[[ Provided information open ]]

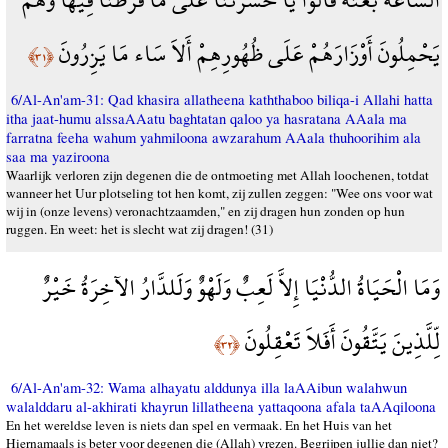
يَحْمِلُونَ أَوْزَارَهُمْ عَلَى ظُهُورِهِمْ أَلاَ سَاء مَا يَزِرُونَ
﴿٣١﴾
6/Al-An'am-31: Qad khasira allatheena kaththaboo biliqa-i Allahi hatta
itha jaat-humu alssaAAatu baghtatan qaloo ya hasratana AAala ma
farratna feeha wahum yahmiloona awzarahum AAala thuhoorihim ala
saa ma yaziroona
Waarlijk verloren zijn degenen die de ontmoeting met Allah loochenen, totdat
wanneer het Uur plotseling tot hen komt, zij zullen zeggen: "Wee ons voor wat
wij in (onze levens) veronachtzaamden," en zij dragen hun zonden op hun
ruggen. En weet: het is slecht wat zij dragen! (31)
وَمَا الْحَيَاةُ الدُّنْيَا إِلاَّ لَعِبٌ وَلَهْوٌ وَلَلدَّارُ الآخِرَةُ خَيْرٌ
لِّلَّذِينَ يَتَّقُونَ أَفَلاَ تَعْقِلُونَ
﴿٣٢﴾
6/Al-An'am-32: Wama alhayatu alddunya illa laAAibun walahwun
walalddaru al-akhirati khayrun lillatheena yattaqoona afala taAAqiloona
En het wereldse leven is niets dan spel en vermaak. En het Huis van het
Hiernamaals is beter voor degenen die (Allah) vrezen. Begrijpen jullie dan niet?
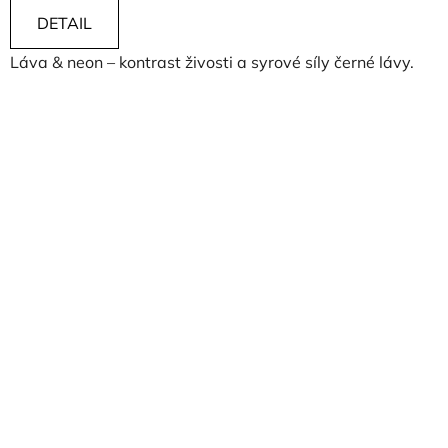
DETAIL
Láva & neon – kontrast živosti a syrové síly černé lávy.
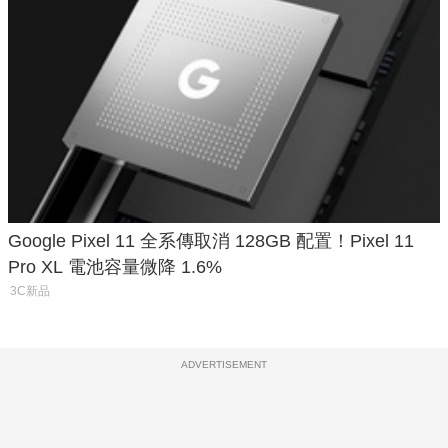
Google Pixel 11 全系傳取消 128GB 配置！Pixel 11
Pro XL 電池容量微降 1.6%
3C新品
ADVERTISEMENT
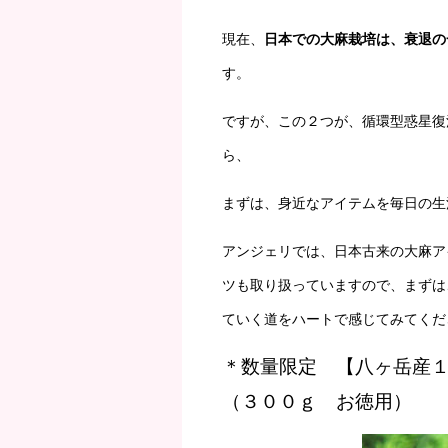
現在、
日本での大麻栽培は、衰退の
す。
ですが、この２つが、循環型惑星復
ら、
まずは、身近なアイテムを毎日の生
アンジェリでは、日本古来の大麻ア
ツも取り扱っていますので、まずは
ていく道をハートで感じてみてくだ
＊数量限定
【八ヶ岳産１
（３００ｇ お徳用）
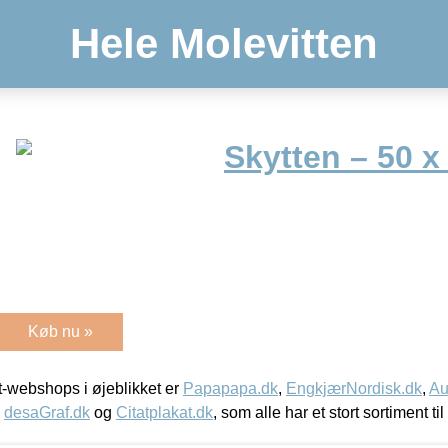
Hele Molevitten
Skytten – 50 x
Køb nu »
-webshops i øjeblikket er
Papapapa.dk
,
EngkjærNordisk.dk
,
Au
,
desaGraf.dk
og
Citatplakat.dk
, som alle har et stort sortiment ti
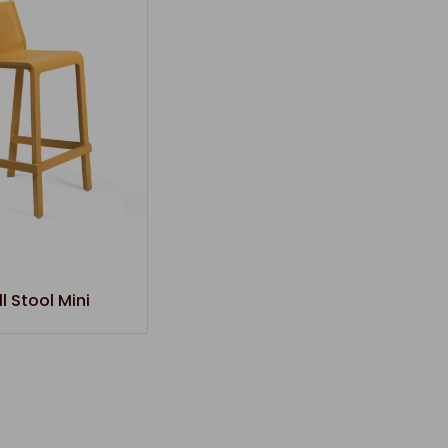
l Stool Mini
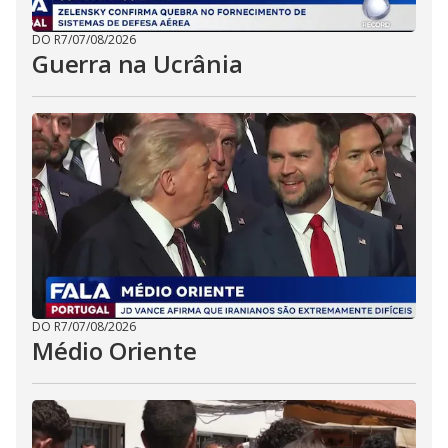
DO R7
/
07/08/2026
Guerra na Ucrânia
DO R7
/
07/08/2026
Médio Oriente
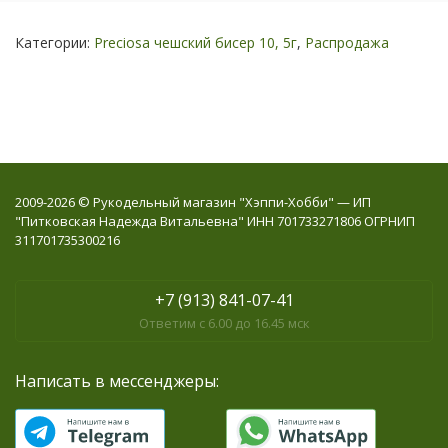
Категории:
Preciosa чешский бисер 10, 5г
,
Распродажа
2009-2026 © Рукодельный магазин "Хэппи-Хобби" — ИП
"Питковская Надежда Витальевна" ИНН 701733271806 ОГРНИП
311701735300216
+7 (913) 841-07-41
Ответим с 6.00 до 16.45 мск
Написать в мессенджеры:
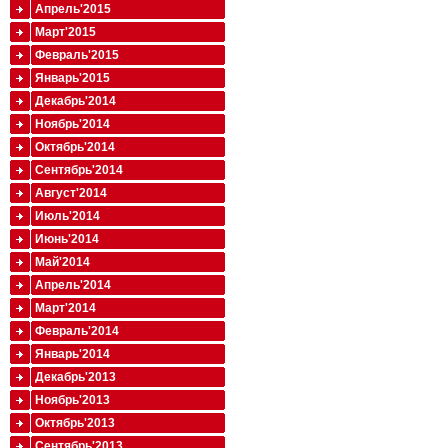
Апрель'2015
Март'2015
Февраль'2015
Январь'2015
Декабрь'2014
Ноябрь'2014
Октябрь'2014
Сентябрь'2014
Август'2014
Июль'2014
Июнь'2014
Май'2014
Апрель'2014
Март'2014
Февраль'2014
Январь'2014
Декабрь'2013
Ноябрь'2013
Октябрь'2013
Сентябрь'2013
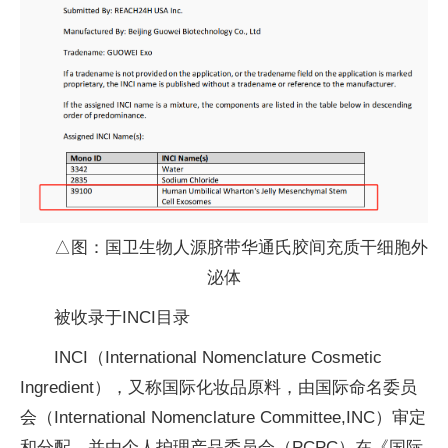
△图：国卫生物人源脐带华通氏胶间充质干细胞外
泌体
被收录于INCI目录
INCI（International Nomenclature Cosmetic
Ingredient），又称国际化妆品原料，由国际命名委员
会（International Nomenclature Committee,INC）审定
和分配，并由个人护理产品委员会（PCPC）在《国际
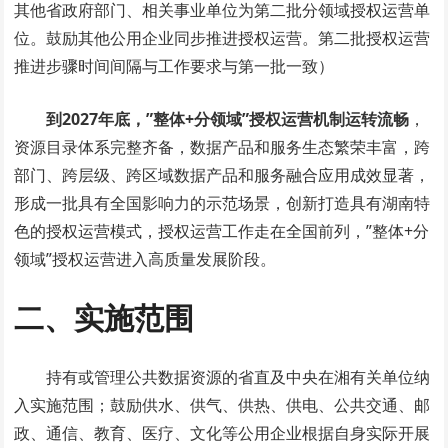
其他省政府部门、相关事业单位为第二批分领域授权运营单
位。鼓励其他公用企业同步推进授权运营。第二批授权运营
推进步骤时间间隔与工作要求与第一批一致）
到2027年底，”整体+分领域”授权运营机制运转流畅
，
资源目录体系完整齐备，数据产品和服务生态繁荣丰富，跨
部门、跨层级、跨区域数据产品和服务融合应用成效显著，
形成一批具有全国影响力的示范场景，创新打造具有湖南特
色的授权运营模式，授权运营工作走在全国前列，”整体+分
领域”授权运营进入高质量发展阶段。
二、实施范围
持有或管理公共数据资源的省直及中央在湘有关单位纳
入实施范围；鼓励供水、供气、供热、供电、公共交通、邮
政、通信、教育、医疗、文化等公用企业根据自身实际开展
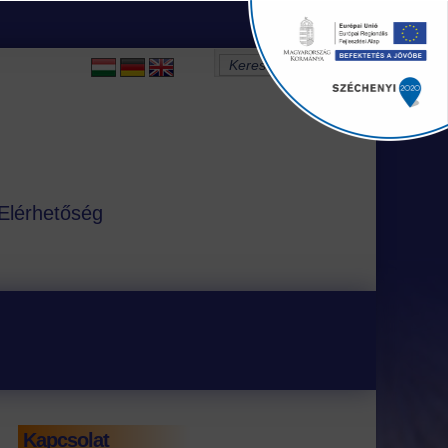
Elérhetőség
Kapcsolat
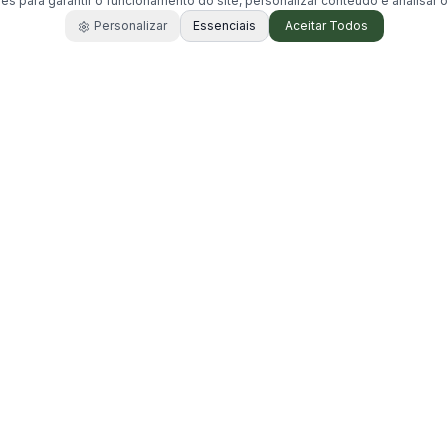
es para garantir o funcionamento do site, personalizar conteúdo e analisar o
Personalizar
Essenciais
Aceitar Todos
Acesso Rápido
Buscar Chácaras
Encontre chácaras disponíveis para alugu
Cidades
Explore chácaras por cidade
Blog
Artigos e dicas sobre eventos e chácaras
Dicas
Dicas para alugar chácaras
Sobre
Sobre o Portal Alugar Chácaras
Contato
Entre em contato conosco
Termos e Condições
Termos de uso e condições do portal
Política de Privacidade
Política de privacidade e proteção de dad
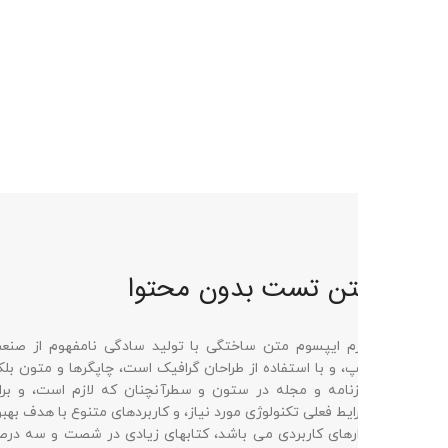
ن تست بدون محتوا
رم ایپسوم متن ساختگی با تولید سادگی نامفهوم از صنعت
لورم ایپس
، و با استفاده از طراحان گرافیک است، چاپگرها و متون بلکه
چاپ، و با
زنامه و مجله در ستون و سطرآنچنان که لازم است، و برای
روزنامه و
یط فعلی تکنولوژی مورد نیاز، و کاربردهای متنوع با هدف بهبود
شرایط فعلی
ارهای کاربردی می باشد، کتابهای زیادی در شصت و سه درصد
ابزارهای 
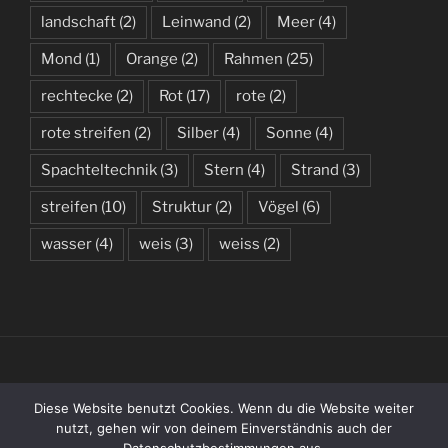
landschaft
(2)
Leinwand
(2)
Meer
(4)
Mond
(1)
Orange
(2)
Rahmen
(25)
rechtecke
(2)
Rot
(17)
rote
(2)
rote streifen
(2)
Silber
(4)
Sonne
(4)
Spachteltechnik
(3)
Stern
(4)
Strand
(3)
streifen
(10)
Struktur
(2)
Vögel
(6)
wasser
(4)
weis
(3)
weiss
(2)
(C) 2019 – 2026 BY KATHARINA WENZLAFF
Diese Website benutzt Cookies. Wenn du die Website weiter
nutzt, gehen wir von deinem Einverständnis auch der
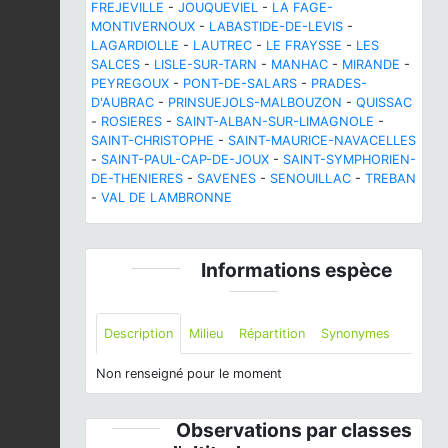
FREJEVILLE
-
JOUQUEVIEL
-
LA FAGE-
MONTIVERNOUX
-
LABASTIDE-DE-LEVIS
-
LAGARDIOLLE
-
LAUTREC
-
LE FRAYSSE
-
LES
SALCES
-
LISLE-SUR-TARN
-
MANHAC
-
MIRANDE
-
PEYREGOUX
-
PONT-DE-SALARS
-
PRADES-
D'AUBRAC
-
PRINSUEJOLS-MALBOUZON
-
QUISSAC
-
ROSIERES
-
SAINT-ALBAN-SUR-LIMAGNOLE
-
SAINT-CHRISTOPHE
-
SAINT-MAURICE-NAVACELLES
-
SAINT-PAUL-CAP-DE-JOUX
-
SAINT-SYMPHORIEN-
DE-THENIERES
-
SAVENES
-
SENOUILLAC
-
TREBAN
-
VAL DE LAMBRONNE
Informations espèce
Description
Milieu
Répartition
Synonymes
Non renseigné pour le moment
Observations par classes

[[ Provided information closed ]]

What you have to do: Please transcribe every entry above exactly, leaving out any pictures.

Your response:
يَحْمِلُونَ أَوْزَارَهُمْ عَلَى ظُهُورِهِمْ أَلاَ سَاء مَا يَزِرُونَ
﴿٣١﴾
6/Al-An'am-31: Qad khasira allatheena kaththaboo biliqa-i Allahi hatta
itha jaat-humu alssaAAatu baghtatan qaloo ya hasratana AAala ma
farratna feeha wahum yahmiloona awzarahum AAala thuhoorihim ala
saa ma yaziroona
Waarlijk verloren zijn degenen die de ontmoeting met Allah loochenen, totdat
wanneer het Uur plotseling tot hen komt, zij zullen zeggen: "Wee ons voor wat
wij in (onze levens) veronachtzaamden," en zij dragen hun zonden op hun
ruggen. En weet: het is slecht wat zij dragen! (31)
وَمَا الْحَيَاةُ الدُّنْيَا إِلاَّ لَعِبٌ وَلَهْوٌ وَلَلدَّارُ الآخِرَةُ خَيْرٌ
لِّلَّذِينَ يَتَّقُونَ أَفَلاَ تَعْقِلُونَ
﴿٣٢﴾
6/Al-An'am-32: Wama alhayatu alddunya illa laAAibun walahwun
walalddaru al-akhirati khayrun lillatheena yattaqoona afala taAAqiloona
En het wereldse leven is niets dan spel en vermaak. En het Huis van het
Hiernamaals is beter voor degenen die (Allah) vrezen. Begrijpen jullie dan niet?
DETAIL
Láva & neon – kontrast živosti a syrové síly černé lávy.
Google Pixel 11 全系傳取消 128GB 配置！Pixel 11
Pro XL 電池容量微降 1.6%
3C新品
ADVERTISEMENT
現在、
日本での大麻栽培は、衰退の
す。
ですが、この２つが、循環型惑星復
ら、
まずは、身近なアイテムを毎日の生
アンジェリでは、日本古来の大麻ア
ツも取り扱っていますので、まずは
ていく道をハートで感じてみてくだ
＊数量限定
【八ヶ岳産１
（３００ｇ お徳用）
Hele Molevitten
Skytten – 50 x
Køb nu »
-webshops i øjeblikket er
Papapapa.dk
,
EngkjærNordisk.dk
,
Au
,
desaGraf.dk
og
Citatplakat.dk
, som alle har et stort sortiment ti
l Stool Mini
DO R7
/
07/08/2026
Guerra na Ucrânia
DO R7
/
07/08/2026
Médio Oriente
Категории:
Preciosa чешский бисер 10, 5г
,
Распродажа
2009-2026 © Рукодельный магазин "Хэппи-Хобби" — ИП
"Питковская Надежда Витальевна" ИНН 701733271806 ОГРНИП
311701735300216
+7 (913) 841-07-41
Ответим с 6.00 до 16.45 мск
Написать в мессенджеры:
Апрель'2015
Март'2015
Февраль'2015
Январь'2015
Декабрь'2014
Ноябрь'2014
Октябрь'2014
Сентябрь'2014
Август'2014
Июль'2014
Июнь'2014
Май'2014
Апрель'2014
Март'2014
Февраль'2014
Январь'2014
Декабрь'2013
Ноябрь'2013
Октябрь'2013
Сентябрь'2013
△图：国卫生物人源脐带华通氏胶间充质干细胞外
泌体
被收录于INCI目录
INCI（International Nomenclature Cosmetic
Ingredient），又称国际化妆品原料，由国际命名委员
会（International Nomenclature Committee,INC）审定
和分配，并由个人护理产品委员会（PCPC）在《国际
其他省政府部门、相关事业单位为第二批分领域授权运营单
位。鼓励其他公用企业同步推进授权运营。第二批授权运营
推进步骤时间间隔与工作要求与第一批一致）
到2027年底，”整体+分领域”授权运营机制运转流畅
，
资源目录体系完整齐备，数据产品和服务生态繁荣丰富，跨
部门、跨层级、跨区域数据产品和服务融合应用成效显著，
形成一批具有全国影响力的示范场景，创新打造具有湖南特
色的授权运营模式，授权运营工作走在全国前列，”整体+分
领域”授权运营进入高质量发展阶段。
二、实施范围
持有或管理公共数据资源的省直及中央在湘有关单位纳
入实施范围；鼓励供水、供气、供热、供电、公共交通、邮
政、通信、教育、医疗、文化等公用企业根据自身实际开展
Elérhetőség
Kapcsolat
es para garantir o funcionamento do site, personalizar conteúdo e analisar o
Personalizar
Essenciais
Aceitar Todos
Acesso Rápido
Buscar Chácaras
Encontre chácaras disponíveis para alugu
Cidades
Explore chácaras por cidade
Blog
Artigos e dicas sobre eventos e chácaras
Dicas
Dicas para alugar chácaras
Sobre
Sobre o Portal Alugar Chácaras
Contato
Entre em contato conosco
Termos e Condições
Termos de uso e condições do portal
Política de Privacidade
Política de privacidade e proteção de dad
ن تست بدون محتوا
رم ایپسوم متن ساختگی با تولید سادگی نامفهوم از صنعت
لورم ایپس
، و با استفاده از طراحان گرافیک است، چاپگرها و متون بلکه
چاپ، و با
زنامه و مجله در ستون و سطرآنچنان که لازم است، و برای
روزنامه و
یط فعلی تکنولوژی مورد نیاز، و کاربردهای متنوع با هدف بهبود
شرایط فعلی
ارهای کاربردی می باشد، کتابهای زیادی در شصت و سه درصد
ابزارهای 
landschaft
(2)
Leinwand
(2)
Meer
(4)
Mond
(1)
Orange
(2)
Rahmen
(25)
rechtecke
(2)
Rot
(17)
rote
(2)
rote streifen
(2)
Silber
(4)
Sonne
(4)
Spachteltechnik
(3)
Stern
(4)
Strand
(3)
streifen
(10)
Struktur
(2)
Vögel
(6)
wasser
(4)
weis
(3)
weiss
(2)
(C) 2019 – 2026 BY KATHARINA WENZLAFF
Diese Website benutzt Cookies. Wenn du die Website weiter
nutzt, gehen wir von deinem Einverständnis auch der
FREJEVILLE
-
JOUQUEVIEL
-
LA FAGE-
MONTIVERNOUX
-
LABASTIDE-DE-LEVIS
-
LAGARDIOLLE
-
LAUTREC
-
LE FRAYSSE
-
LES
SALCES
-
LISLE-SUR-TARN
-
MANHAC
-
MIRANDE
-
PEYREGOUX
-
PONT-DE-SALARS
-
PRADES-
D'AUBRAC
-
PRINSUEJOLS-MALBOUZON
-
QUISSAC
-
ROSIERES
-
SAINT-ALBAN-SUR-LIMAGNOLE
-
SAINT-CHRISTOPHE
-
SAINT-MAURICE-NAVACELLES
-
SAINT-PAUL-CAP-DE-JOUX
-
SAINT-SYMPHORIEN-
DE-THENIERES
-
SAVENES
-
SENOUILLAC
-
TREBAN
-
VAL DE LAMBRONNE
Informations espèce
Description
Milieu
Répartition
Synonymes
Non renseigné pour le moment
Observations par classes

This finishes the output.